Ces pensions d'invalidité sont souvent améliorées par des contrats de prévoyance supplémentaire souscrits par les employeurs au profit de leurs salariés. La plupart se déclenchent à partir d'un taux d'invalidité d'un tiers, et peuvent prévoir de verser jusqu'à 80 % du salaire d'activité jusqu'au départ en retraite.

Souscrire un assurance individuelle

À défaut d'une telle couverture, ou si elle est insuffisante, il reste la possibilité de souscrire une assurance individuelle qui joue le même rôle. Le montant de la rente accordée pour une invalidité absolue est réduit proportionnellement si l'invalidité est partielle. Il convient toutefois d'être vigilant, car certains contrats n'interviennent qu'en cas d'invalidité totale.

Ces assurances sont assez peu onéreuses, car le risque présente une faible probabilité de survenue. C'est pourquoi il n'est quasiment jamais possible de les souscrire seules : elles sont souvent proposées en complément logique d'une complémentaire santé ou de garanties d'indemnités journalières.

Indépendants, pensez aux contrats loi Madelin

Complémentaire santé, régime d'indemnités journalières et garanties d'invalidité : les cotisations payées pour toutes ces assurances peuvent être déduites des bénéfices imposables par les non-salariés dans la limite de 7 % du plafond de la Sécurité sociale (2 879,52 € en 2022) plus 3,75 % du bénéfice imposable, le tout dans la limite de 3 % de huit fois le plafond de la Sécurité sociale (9 872,64 € en 2022).

Ce dispositif réduit sensiblement le coût de ces protections, indispensables au vu des prestations versées par les régimes de prévoyance professionnels.

Les indemnités journalières versées éventuellement par l'assureur en cas d'arrêt de travail ou d'invalidité sont en revanche imposables, contrairement à celles des contrats individuels.

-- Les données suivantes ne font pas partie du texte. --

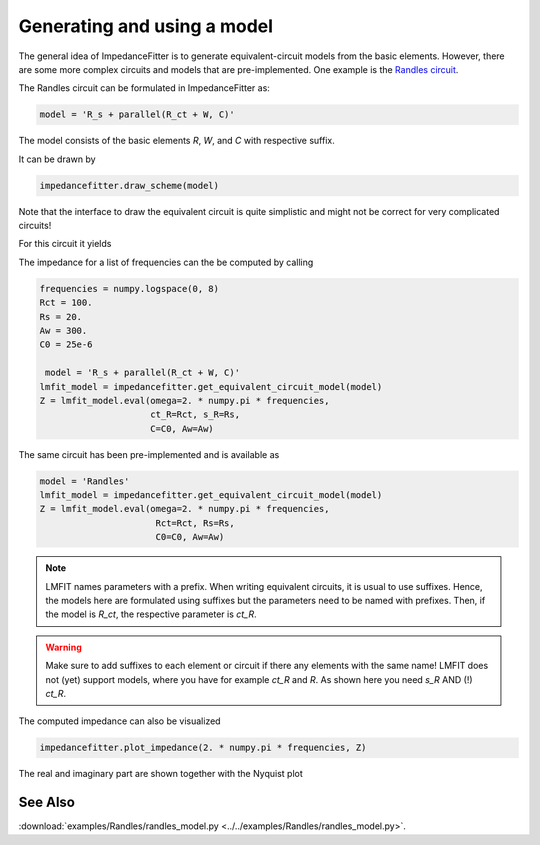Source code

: Generating and using a model
----------------------------

The general idea of ImpedanceFitter
is to generate equivalent-circuit models
from the basic elements.
However, there are some more complex circuits and models
that are pre-implemented.
One example is the `Randles circuit <https://en.wikipedia.org/wiki/Randles_circuit>`_.

The Randles circuit
can be formulated in ImpedanceFitter as:

.. code-block:: python

       model = 'R_s + parallel(R_ct + W, C)'
 
The model consists of the basic elements
`R`, `W`, and `C` with respective suffix.

It can be drawn by 

.. code-block:: python

      impedancefitter.draw_scheme(model)

Note that the interface to draw the equivalent circuit is quite simplistic
and might not be correct for very complicated circuits!

For this circuit it yields

.. image:: scheme.*
        :width: 600

The impedance for a list of frequencies can the be 
computed by calling

.. code-block:: python

        frequencies = numpy.logspace(0, 8)
        Rct = 100.
        Rs = 20.
        Aw = 300.
        C0 = 25e-6

         model = 'R_s + parallel(R_ct + W, C)'
        lmfit_model = impedancefitter.get_equivalent_circuit_model(model)
        Z = lmfit_model.eval(omega=2. * numpy.pi * frequencies,
                             ct_R=Rct, s_R=Rs,
                             C=C0, Aw=Aw)


The same circuit has been pre-implemented and
is available as

.. code-block:: python

       model = 'Randles'
       lmfit_model = impedancefitter.get_equivalent_circuit_model(model)
       Z = lmfit_model.eval(omega=2. * numpy.pi * frequencies,
                             Rct=Rct, Rs=Rs,
                             C0=C0, Aw=Aw)


.. note::

        LMFIT names parameters with a prefix. 
        When writing equivalent circuits, it is
        usual to use suffixes.
        Hence, the models here are formulated using suffixes
        but the parameters need to be named with prefixes.
        Then, if the model is `R_ct`, the respective parameter is
        `ct_R`. 

.. warning::

        Make sure to add suffixes to each element or circuit if 
        there any elements with the same name!
        LMFIT does not (yet) support models, where you
        have for example `ct_R` and `R`. As shown here
        you need `s_R` AND (!) `ct_R`.
        


The computed impedance can also be visualized 

.. code-block:: python

        impedancefitter.plot_impedance(2. * numpy.pi * frequencies, Z)

The real and imaginary part are shown together with the Nyquist plot

.. image:: randles_results_overview.*
        :width: 600


See Also
^^^^^^^^

:download:`examples/Randles/randles_model.py <../../examples/Randles/randles_model.py>`.
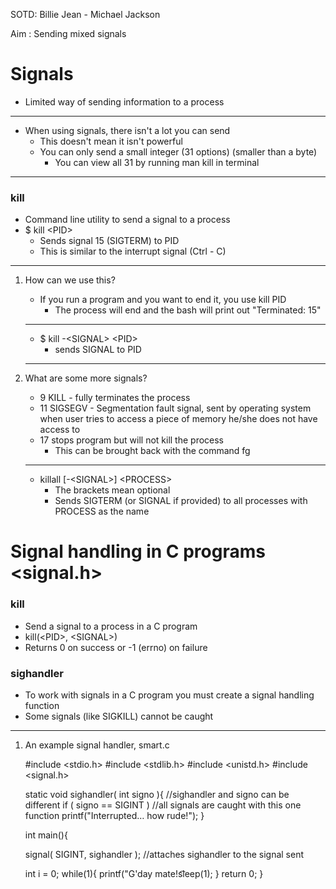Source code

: SOTD: Billie Jean - Michael Jackson

Aim : Sending mixed signals

* Signals
- Limited way of sending information to a process
-----
- When using signals, there isn't a lot you can send
  - This doesn't mean it isn't powerful
  - You can only send a small integer (31 options) (smaller than a byte)
    - You can view all 31 by running man kill in terminal
-----
*** kill
- Command line utility to send a signal to a process
- $ kill <PID>
  - Sends signal 15 (SIGTERM) to PID
  - This is similar to the interrupt signal (Ctrl - C)
-----
***** How can we use this?
- If you run a program and you want to end it, you use kill PID
  - The process will end and the bash will print out "Terminated: 15"
-----
  - $ kill -<SIGNAL> <PID>
    - sends SIGNAL to PID
-----
***** What are some more signals?
- 9 KILL - fully terminates the process
- 11 SIGSEGV - Segmentation fault signal, sent by operating system when user tries to access a piece of memory he/she does not have access to
- 17 stops program but will not kill the process
  - This can be brought back with the command fg
-----
- killall [-<SIGNAL>] <PROCESS>
  - The brackets mean optional
  - Sends SIGTERM (or SIGNAL if provided) to all processes with PROCESS as the name

* Signal handling in C programs <signal.h>
*** kill
- Send a signal to a process in a C program
- kill(<PID>, <SIGNAL>)
- Returns 0 on success or -1 (errno) on failure
*** sighandler
- To work with signals in a C program you must create a signal handling function
- Some signals (like SIGKILL) cannot be caught
-----
***** An example signal handler, smart.c
#include <stdio.h>
#include <stdlib.h>
#include <unistd.h>
#include <signal.h>

static void sighandler( int signo ){ //sighandler and signo can be different
  if ( signo  == SIGINT ) //all signals are caught with this one function
    printf("Interrupted... how rude!\n");
}

int main(){

  signal( SIGINT, sighandler ); //attaches sighandler to the signal sent

  int i = 0;
  while(1){
  printf("G'day mate!\t%d\t%d\n", i++, getpid());
  sleep(1);
  }
  return 0;
}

Le régime des accidents du travail

Les arrêts qui découlent d'un accident de travail bénéficient d'un traitement un peu plus favorable que ceux liés à une maladie. La Sécurité sociale intervient dès le premier jour d'arrêt et sans limitation de durée.

L'indemnité elle-même est un peu plus élevée et atteint 60 % du salaire de base (toujours dans la limite du plafond de la Sécurité sociale) pendant les 28 premiers jours, puis elle passe à 80 %. A noter que le salaire journalier est plafonné à 0,834 % du plafond annuel de la Sécurité sociale, soit au 1er janvier 2022 un salaire journalier plafonné à 343,07 €. L’indemnité maximum pendant les 28 premiers jours est donc égale à 205,84 € par jour et au-delà à 274,46 €, ce qui est sensiblement supérieur aux plafonds en cas de maladie (cf. ci-dessus).

Les accords collectifs prévoient souvent que les employeurs, dans ce cas, complètent les indemnités afin de maintenir la totalité du salaire pendant toute la durée de l'arrêt.